Солдаты вынесли труп. Один из них велел ей умолкнуть. Он подхватил ее по руку и отвел в сторону. Ее тело колотила дрожь. Она затихла, а тело тряслось, будто телефон на вибраторе. Из последних сил она умоляла солдат спасти ее малыша. Вдруг, обернувшись, она заметила сына на руках одного из них и рванулась вослед, но крепкая рука солдата удержала ее.

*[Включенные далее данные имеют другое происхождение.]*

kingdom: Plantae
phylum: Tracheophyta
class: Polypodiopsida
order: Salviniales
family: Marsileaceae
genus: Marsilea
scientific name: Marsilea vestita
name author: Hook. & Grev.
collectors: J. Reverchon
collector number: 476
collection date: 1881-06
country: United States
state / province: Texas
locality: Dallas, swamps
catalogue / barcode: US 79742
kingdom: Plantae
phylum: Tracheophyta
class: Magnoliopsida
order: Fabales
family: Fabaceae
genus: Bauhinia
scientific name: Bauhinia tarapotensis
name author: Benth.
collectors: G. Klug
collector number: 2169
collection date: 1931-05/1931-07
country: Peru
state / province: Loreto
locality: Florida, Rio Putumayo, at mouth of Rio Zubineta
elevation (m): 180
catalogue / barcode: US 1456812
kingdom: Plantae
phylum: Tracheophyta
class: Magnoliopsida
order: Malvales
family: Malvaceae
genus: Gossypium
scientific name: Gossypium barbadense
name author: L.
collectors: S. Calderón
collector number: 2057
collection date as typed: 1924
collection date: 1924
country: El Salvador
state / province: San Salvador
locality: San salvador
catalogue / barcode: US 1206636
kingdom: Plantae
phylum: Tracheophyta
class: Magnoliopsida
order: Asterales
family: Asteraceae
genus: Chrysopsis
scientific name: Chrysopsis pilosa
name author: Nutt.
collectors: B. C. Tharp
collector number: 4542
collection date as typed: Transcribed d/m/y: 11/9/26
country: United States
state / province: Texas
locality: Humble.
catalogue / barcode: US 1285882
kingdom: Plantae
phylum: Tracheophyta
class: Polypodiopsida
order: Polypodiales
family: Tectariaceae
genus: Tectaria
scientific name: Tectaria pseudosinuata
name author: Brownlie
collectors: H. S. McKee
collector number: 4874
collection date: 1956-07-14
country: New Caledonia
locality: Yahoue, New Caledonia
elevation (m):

– В-ы-ы, что же, м-м-м-е-ня а-а-арес-ту-ете? – запинаясь, еле выговорила она.
– Ты уже наказана! Убийца! – процедил солдат, взглянув на нее с презрением и ненавистью.
– Да, верно, я убийца! – гневно произнесла она, смахнув слезы. Лицо ее скривилось в ужасной гримасе. – Да, я убила человека. Но ведь вы убивали больше меня, вы тоже убийцы, так почему же вы разгуливаете на свободе?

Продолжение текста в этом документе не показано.